* Problem requirements
Locate the line that contains "staining by immunohistochemistry" in the entries below, then repeat it and every following line through the line that contains "brown stain labels", exactly, and no others.

* Information provided
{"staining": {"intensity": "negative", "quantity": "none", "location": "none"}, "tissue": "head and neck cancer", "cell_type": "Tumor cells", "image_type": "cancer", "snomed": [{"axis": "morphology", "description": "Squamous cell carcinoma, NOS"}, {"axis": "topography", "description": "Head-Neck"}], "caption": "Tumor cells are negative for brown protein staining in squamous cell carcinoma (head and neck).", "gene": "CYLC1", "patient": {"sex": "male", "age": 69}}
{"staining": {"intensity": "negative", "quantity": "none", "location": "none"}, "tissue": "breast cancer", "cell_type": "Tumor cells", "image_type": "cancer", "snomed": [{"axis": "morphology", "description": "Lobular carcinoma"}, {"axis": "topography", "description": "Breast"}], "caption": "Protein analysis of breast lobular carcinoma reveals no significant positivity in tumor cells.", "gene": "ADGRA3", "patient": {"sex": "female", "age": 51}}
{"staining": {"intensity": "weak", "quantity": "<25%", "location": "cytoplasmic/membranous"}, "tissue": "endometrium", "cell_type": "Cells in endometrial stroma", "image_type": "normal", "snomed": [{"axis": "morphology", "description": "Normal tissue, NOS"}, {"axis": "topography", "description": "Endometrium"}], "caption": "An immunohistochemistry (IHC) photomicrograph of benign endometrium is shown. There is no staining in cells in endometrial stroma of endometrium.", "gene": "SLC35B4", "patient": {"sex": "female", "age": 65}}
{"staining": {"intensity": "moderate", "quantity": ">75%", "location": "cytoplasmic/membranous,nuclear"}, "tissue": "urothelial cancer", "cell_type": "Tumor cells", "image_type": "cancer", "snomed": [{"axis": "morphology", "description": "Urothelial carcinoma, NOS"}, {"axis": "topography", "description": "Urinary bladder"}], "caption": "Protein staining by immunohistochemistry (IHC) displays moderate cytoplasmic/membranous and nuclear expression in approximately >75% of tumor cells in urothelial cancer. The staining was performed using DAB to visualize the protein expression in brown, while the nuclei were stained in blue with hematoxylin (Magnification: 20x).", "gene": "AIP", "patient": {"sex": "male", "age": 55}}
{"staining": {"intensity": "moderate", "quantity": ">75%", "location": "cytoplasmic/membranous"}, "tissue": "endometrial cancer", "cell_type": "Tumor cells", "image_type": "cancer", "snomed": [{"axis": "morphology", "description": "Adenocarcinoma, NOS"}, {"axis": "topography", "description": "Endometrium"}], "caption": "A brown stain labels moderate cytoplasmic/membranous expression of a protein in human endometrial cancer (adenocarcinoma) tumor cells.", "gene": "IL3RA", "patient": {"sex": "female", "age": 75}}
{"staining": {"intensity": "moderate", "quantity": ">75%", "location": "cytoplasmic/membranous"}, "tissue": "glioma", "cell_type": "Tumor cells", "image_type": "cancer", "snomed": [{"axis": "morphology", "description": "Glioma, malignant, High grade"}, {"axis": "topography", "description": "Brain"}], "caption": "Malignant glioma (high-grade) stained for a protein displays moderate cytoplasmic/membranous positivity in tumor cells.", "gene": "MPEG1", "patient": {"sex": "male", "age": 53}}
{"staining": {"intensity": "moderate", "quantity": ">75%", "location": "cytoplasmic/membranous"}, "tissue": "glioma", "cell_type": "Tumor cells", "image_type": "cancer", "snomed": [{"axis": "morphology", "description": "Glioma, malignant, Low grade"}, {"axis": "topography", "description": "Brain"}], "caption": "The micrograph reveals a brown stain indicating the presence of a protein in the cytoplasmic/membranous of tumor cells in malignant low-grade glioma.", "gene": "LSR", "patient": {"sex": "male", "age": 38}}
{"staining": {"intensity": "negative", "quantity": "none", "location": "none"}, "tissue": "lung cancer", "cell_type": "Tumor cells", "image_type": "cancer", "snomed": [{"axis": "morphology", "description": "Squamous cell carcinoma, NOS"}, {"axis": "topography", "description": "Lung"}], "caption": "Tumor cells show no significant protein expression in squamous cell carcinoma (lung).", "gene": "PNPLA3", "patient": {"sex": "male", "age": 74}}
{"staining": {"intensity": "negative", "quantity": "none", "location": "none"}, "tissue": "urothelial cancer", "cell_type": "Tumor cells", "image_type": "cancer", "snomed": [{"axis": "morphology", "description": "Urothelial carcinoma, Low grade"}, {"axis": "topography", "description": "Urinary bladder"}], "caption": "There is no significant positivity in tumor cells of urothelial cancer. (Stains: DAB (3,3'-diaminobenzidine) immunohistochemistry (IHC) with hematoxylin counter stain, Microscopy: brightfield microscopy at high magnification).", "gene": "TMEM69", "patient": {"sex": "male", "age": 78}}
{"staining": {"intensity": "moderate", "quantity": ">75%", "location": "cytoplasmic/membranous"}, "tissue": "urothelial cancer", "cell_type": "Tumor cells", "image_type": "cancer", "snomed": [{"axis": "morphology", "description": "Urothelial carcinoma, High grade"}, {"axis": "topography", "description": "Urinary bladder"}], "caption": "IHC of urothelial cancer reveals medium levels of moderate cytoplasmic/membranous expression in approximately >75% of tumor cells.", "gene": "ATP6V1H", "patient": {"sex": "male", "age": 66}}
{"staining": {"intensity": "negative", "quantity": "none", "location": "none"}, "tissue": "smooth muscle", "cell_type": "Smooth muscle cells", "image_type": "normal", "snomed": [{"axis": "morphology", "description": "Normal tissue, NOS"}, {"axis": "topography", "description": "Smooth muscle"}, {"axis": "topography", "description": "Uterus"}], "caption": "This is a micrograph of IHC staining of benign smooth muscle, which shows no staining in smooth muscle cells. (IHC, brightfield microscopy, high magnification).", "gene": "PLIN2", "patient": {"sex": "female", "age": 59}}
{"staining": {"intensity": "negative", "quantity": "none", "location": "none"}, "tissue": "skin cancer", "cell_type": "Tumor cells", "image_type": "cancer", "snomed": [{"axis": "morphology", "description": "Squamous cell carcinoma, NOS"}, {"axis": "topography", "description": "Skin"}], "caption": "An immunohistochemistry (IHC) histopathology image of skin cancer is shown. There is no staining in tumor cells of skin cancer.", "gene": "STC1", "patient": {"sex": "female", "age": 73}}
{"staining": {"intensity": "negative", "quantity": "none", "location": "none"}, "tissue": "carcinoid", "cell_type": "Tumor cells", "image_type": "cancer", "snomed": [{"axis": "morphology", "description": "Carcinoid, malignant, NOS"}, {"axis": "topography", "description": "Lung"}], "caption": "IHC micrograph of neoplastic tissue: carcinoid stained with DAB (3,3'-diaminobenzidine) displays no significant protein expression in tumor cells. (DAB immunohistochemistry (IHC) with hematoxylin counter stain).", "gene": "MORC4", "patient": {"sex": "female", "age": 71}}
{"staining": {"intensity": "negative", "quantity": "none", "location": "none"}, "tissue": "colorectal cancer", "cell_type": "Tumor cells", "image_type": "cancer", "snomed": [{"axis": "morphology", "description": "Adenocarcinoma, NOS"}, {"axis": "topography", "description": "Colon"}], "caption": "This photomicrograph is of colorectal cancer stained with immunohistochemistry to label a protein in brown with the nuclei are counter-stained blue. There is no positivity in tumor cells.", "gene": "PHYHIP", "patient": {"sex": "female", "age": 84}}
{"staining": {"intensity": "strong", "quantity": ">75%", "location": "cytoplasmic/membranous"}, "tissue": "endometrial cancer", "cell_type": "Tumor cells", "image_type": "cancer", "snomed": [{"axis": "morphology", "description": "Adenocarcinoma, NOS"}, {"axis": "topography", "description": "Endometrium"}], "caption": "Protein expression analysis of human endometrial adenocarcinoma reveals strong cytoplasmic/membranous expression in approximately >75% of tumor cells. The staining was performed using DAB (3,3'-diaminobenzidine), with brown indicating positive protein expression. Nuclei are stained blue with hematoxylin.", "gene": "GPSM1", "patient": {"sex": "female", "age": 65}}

* Answer for the task
{"staining": {"intensity": "moderate", "quantity": ">75%", "location": "cytoplasmic/membranous,nuclear"}, "tissue": "urothelial cancer", "cell_type": "Tumor cells", "image_type": "cancer", "snomed": [{"axis": "morphology", "description": "Urothelial carcinoma, NOS"}, {"axis": "topography", "description": "Urinary bladder"}], "caption": "Protein staining by immunohistochemistry (IHC) displays moderate cytoplasmic/membranous and nuclear expression in approximately >75% of tumor cells in urothelial cancer. The staining was performed using DAB to visualize the protein expression in brown, while the nuclei were stained in blue with hematoxylin (Magnification: 20x).", "gene": "AIP", "patient": {"sex": "male", "age": 55}}
{"staining": {"intensity": "moderate", "quantity": ">75%", "location": "cytoplasmic/membranous"}, "tissue": "endometrial cancer", "cell_type": "Tumor cells", "image_type": "cancer", "snomed": [{"axis": "morphology", "description": "Adenocarcinoma, NOS"}, {"axis": "topography", "description": "Endometrium"}], "caption": "A brown stain labels moderate cytoplasmic/membranous expression of a protein in human endometrial cancer (adenocarcinoma) tumor cells.", "gene": "IL3RA", "patient": {"sex": "female", "age": 75}}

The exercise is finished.